Records for the exercise =>

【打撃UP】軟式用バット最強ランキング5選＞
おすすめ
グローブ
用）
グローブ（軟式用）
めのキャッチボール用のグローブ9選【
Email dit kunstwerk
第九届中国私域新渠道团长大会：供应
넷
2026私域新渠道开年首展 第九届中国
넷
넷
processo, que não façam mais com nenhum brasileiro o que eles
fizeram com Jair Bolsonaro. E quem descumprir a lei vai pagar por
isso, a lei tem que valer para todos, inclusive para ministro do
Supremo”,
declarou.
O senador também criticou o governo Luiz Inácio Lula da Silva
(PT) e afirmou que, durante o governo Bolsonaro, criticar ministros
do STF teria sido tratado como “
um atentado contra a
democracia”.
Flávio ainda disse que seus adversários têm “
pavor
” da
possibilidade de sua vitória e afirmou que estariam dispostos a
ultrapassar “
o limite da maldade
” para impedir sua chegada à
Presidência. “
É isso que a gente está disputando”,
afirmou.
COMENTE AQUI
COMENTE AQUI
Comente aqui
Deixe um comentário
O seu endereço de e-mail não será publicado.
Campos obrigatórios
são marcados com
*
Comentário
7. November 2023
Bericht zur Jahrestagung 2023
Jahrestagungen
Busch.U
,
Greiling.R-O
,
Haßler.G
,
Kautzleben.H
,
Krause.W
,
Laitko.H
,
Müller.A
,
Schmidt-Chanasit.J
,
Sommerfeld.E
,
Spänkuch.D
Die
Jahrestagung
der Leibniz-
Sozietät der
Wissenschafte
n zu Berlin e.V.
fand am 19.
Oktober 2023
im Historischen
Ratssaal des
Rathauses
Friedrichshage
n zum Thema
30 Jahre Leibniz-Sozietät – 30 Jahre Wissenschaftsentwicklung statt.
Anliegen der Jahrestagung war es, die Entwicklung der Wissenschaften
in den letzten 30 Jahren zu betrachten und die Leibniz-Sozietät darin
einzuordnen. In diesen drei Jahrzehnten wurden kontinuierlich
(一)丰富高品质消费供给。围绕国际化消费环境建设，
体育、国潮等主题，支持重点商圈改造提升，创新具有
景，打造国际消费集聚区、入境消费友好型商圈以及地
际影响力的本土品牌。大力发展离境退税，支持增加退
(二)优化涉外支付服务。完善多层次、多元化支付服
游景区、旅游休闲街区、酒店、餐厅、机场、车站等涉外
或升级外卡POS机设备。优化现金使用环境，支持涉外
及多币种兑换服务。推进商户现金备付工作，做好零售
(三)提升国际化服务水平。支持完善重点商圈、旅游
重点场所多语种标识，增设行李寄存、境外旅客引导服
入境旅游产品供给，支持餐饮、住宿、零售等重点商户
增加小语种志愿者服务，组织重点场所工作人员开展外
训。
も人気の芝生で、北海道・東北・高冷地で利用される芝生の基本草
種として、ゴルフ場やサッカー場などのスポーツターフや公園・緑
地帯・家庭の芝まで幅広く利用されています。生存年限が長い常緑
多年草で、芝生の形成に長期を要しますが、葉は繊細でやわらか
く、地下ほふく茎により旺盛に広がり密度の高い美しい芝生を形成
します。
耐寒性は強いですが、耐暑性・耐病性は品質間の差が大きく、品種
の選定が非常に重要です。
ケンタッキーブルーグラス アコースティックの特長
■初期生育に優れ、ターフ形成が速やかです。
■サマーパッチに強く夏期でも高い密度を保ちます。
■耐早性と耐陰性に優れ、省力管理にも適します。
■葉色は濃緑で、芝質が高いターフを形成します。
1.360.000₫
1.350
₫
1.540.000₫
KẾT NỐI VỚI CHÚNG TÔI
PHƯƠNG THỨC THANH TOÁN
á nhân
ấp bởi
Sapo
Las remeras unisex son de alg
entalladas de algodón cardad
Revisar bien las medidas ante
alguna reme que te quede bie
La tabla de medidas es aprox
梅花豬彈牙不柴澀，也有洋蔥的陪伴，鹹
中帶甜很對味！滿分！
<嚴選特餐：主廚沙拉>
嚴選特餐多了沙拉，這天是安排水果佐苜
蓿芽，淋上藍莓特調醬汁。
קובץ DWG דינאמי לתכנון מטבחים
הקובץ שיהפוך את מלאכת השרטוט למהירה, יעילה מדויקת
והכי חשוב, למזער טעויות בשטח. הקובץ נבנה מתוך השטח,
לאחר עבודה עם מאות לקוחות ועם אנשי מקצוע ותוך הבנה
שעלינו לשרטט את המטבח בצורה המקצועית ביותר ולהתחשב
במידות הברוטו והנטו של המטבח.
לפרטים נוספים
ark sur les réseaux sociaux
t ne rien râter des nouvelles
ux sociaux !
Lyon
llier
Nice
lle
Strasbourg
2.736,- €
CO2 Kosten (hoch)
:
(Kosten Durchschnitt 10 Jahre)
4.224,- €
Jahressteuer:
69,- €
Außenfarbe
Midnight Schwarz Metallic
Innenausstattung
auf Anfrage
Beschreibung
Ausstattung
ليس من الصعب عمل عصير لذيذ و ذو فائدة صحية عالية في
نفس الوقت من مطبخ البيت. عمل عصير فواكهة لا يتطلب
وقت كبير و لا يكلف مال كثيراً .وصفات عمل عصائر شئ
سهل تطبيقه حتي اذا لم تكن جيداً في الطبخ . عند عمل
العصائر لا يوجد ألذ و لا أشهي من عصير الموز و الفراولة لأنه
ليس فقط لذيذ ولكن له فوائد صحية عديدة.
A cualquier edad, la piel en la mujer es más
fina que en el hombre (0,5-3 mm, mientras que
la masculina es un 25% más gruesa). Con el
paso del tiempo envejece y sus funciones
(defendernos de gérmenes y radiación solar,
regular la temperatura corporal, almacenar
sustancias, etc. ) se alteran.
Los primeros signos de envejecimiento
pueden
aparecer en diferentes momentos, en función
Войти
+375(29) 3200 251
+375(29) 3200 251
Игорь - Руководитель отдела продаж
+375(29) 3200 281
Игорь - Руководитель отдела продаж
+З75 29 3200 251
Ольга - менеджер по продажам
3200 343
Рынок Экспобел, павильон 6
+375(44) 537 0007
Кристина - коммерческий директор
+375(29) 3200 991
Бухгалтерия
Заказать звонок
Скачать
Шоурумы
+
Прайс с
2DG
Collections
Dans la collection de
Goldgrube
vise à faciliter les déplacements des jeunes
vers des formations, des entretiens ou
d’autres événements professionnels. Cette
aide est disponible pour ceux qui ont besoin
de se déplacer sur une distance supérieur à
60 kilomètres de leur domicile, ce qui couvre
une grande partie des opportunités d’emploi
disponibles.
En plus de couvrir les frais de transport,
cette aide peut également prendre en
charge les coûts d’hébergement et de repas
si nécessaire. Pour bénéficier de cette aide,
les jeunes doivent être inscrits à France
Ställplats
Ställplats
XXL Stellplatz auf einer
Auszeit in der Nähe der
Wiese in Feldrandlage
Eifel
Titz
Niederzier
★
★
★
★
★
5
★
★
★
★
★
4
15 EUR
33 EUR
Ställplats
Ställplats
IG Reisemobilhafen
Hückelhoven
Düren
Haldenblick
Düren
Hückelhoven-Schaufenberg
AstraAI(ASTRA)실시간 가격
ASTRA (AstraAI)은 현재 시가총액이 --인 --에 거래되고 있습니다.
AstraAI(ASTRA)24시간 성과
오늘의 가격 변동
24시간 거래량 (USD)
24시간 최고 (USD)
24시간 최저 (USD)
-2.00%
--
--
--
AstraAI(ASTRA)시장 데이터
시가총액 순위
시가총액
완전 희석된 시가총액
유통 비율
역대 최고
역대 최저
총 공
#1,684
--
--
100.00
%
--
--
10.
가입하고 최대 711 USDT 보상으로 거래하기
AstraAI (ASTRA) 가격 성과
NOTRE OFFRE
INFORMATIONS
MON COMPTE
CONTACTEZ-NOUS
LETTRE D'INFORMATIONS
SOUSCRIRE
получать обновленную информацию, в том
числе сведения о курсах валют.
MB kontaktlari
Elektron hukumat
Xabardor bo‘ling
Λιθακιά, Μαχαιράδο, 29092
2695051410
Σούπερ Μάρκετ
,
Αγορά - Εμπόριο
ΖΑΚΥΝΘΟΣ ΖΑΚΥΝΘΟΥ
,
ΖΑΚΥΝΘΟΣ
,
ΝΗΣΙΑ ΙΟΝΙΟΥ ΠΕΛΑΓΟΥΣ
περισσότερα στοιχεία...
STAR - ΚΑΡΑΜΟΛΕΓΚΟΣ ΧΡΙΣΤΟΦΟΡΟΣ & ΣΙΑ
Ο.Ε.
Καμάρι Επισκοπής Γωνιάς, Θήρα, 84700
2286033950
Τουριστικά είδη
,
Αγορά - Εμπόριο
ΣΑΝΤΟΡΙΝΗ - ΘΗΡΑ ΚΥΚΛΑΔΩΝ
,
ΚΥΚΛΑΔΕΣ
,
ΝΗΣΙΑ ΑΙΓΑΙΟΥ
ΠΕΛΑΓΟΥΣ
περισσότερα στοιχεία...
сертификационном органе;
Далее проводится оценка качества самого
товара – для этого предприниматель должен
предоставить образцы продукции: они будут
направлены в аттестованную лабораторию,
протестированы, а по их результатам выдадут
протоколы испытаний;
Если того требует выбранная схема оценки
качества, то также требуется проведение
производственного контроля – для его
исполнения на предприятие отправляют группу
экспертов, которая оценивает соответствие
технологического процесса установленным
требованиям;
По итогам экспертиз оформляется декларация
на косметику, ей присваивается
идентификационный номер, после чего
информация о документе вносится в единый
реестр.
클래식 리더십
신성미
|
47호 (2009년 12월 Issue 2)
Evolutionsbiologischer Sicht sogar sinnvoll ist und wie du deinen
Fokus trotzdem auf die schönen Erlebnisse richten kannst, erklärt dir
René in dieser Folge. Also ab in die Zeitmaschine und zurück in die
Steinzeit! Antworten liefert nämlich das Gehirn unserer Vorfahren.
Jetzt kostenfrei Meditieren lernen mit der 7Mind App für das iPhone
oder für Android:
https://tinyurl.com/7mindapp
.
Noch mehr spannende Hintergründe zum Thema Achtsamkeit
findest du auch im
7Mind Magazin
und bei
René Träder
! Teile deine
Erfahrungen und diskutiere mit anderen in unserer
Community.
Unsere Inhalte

Task objective =>
Begin at the first line of the entries above and copy every line exactly, ending with the line that contains "30 Jahre Leibniz-Sozietät".

Problem solution =>
【打撃UP】軟式用バット最強ランキング5選＞
おすすめ
グローブ
用）
グローブ（軟式用）
めのキャッチボール用のグローブ9選【
Email dit kunstwerk
第九届中国私域新渠道团长大会：供应
넷
2026私域新渠道开年首展 第九届中国
넷
넷
processo, que não façam mais com nenhum brasileiro o que eles
fizeram com Jair Bolsonaro. E quem descumprir a lei vai pagar por
isso, a lei tem que valer para todos, inclusive para ministro do
Supremo”,
declarou.
O senador também criticou o governo Luiz Inácio Lula da Silva
(PT) e afirmou que, durante o governo Bolsonaro, criticar ministros
do STF teria sido tratado como “
um atentado contra a
democracia”.
Flávio ainda disse que seus adversários têm “
pavor
” da
possibilidade de sua vitória e afirmou que estariam dispostos a
ultrapassar “
o limite da maldade
” para impedir sua chegada à
Presidência. “
É isso que a gente está disputando”,
afirmou.
COMENTE AQUI
COMENTE AQUI
Comente aqui
Deixe um comentário
O seu endereço de e-mail não será publicado.
Campos obrigatórios
são marcados com
*
Comentário
7. November 2023
Bericht zur Jahrestagung 2023
Jahrestagungen
Busch.U
,
Greiling.R-O
,
Haßler.G
,
Kautzleben.H
,
Krause.W
,
Laitko.H
,
Müller.A
,
Schmidt-Chanasit.J
,
Sommerfeld.E
,
Spänkuch.D
Die
Jahrestagung
der Leibniz-
Sozietät der
Wissenschafte
n zu Berlin e.V.
fand am 19.
Oktober 2023
im Historischen
Ratssaal des
Rathauses
Friedrichshage
n zum Thema
30 Jahre Leibniz-Sozietät – 30 Jahre Wissenschaftsentwicklung statt.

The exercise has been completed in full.